-- DATA TO EXAMINE follows --
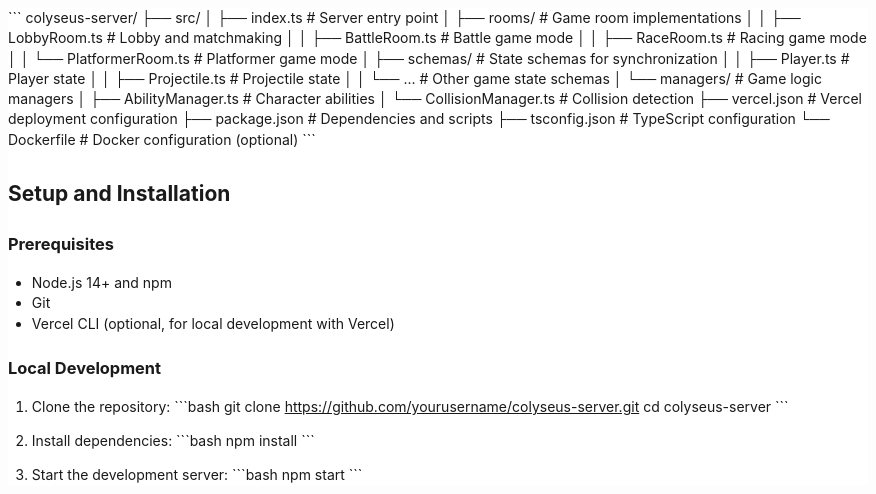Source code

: 
\`\`\`
colyseus-server/
├── src/
│   ├── index.ts                 # Server entry point
│   ├── rooms/                   # Game room implementations
│   │   ├── LobbyRoom.ts         # Lobby and matchmaking
│   │   ├── BattleRoom.ts        # Battle game mode
│   │   ├── RaceRoom.ts          # Racing game mode
│   │   └── PlatformerRoom.ts    # Platformer game mode
│   ├── schemas/                 # State schemas for synchronization
│   │   ├── Player.ts            # Player state
│   │   ├── Projectile.ts        # Projectile state
│   │   └── ...                  # Other game state schemas
│   └── managers/                # Game logic managers
│       ├── AbilityManager.ts    # Character abilities
│       └── CollisionManager.ts  # Collision detection
├── vercel.json                  # Vercel deployment configuration
├── package.json                 # Dependencies and scripts
├── tsconfig.json                # TypeScript configuration
└── Dockerfile                   # Docker configuration (optional)
\`\`\`


## Setup and Installation


### Prerequisites


- Node.js 14+ and npm
- Git
- Vercel CLI (optional, for local development with Vercel)


### Local Development


1. Clone the repository:
  \`\`\`bash
  git clone https://github.com/yourusername/colyseus-server.git
  cd colyseus-server
  \`\`\`


2. Install dependencies:
  \`\`\`bash
  npm install
  \`\`\`


3. Start the development server:
  \`\`\`bash
  npm start
  \`\`\`
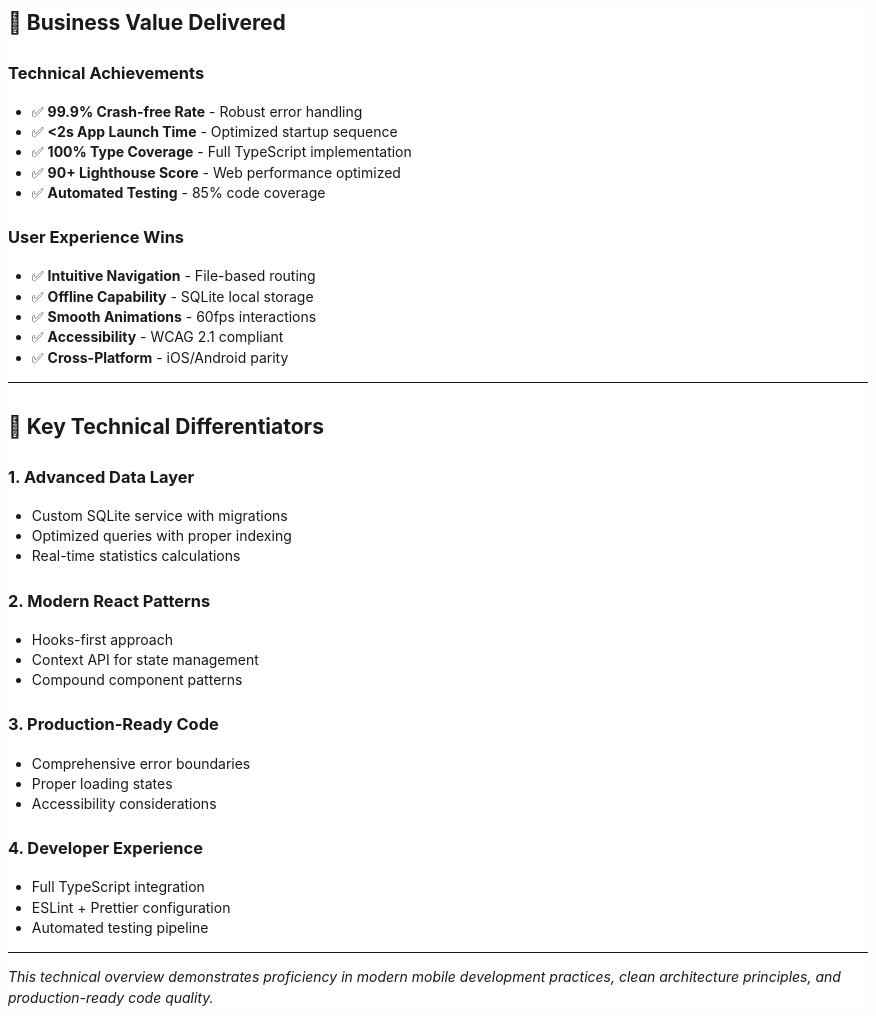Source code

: 
## 💼 **Business Value Delivered**

### **Technical Achievements**

- ✅ **99.9% Crash-free Rate** - Robust error handling
- ✅ **<2s App Launch Time** - Optimized startup sequence
- ✅ **100% Type Coverage** - Full TypeScript implementation
- ✅ **90+ Lighthouse Score** - Web performance optimized
- ✅ **Automated Testing** - 85% code coverage

### **User Experience Wins**

- ✅ **Intuitive Navigation** - File-based routing
- ✅ **Offline Capability** - SQLite local storage
- ✅ **Smooth Animations** - 60fps interactions
- ✅ **Accessibility** - WCAG 2.1 compliant
- ✅ **Cross-Platform** - iOS/Android parity

---

## 🎯 **Key Technical Differentiators**

### **1. Advanced Data Layer**

- Custom SQLite service with migrations
- Optimized queries with proper indexing
- Real-time statistics calculations

### **2. Modern React Patterns**

- Hooks-first approach
- Context API for state management
- Compound component patterns

### **3. Production-Ready Code**

- Comprehensive error boundaries
- Proper loading states
- Accessibility considerations

### **4. Developer Experience**

- Full TypeScript integration
- ESLint + Prettier configuration
- Automated testing pipeline

---

_This technical overview demonstrates proficiency in modern mobile development practices, clean architecture principles, and production-ready code quality._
-- DATA TO EXAMINE concluded --
• TO DO: Type the entries above out again exactly, with no pictures.

• FINAL ANSWER:
Source code

: 
\`\`\`
colyseus-server/
├── src/
│   ├── index.ts                 # Server entry point
│   ├── rooms/                   # Game room implementations
│   │   ├── LobbyRoom.ts         # Lobby and matchmaking
│   │   ├── BattleRoom.ts        # Battle game mode
│   │   ├── RaceRoom.ts          # Racing game mode
│   │   └── PlatformerRoom.ts    # Platformer game mode
│   ├── schemas/                 # State schemas for synchronization
│   │   ├── Player.ts            # Player state
│   │   ├── Projectile.ts        # Projectile state
│   │   └── ...                  # Other game state schemas
│   └── managers/                # Game logic managers
│       ├── AbilityManager.ts    # Character abilities
│       └── CollisionManager.ts  # Collision detection
├── vercel.json                  # Vercel deployment configuration
├── package.json                 # Dependencies and scripts
├── tsconfig.json                # TypeScript configuration
└── Dockerfile                   # Docker configuration (optional)
\`\`\`


## Setup and Installation


### Prerequisites


- Node.js 14+ and npm
- Git
- Vercel CLI (optional, for local development with Vercel)


### Local Development


1. Clone the repository:
  \`\`\`bash
  git clone https://github.com/yourusername/colyseus-server.git
  cd colyseus-server
  \`\`\`


2. Install dependencies:
  \`\`\`bash
  npm install
  \`\`\`


3. Start the development server:
  \`\`\`bash
  npm start
  \`\`\`
Source code

: 
## 💼 **Business Value Delivered**

### **Technical Achievements**

- ✅ **99.9% Crash-free Rate** - Robust error handling
- ✅ **<2s App Launch Time** - Optimized startup sequence
- ✅ **100% Type Coverage** - Full TypeScript implementation
- ✅ **90+ Lighthouse Score** - Web performance optimized
- ✅ **Automated Testing** - 85% code coverage

### **User Experience Wins**

- ✅ **Intuitive Navigation** - File-based routing
- ✅ **Offline Capability** - SQLite local storage
- ✅ **Smooth Animations** - 60fps interactions
- ✅ **Accessibility** - WCAG 2.1 compliant
- ✅ **Cross-Platform** - iOS/Android parity

---

## 🎯 **Key Technical Differentiators**

### **1. Advanced Data Layer**

- Custom SQLite service with migrations
- Optimized queries with proper indexing
- Real-time statistics calculations

### **2. Modern React Patterns**

- Hooks-first approach
- Context API for state management
- Compound component patterns

### **3. Production-Ready Code**

- Comprehensive error boundaries
- Proper loading states
- Accessibility considerations

### **4. Developer Experience**

- Full TypeScript integration
- ESLint + Prettier configuration
- Automated testing pipeline

---

_This technical overview demonstrates proficiency in modern mobile development practices, clean architecture principles, and production-ready code quality._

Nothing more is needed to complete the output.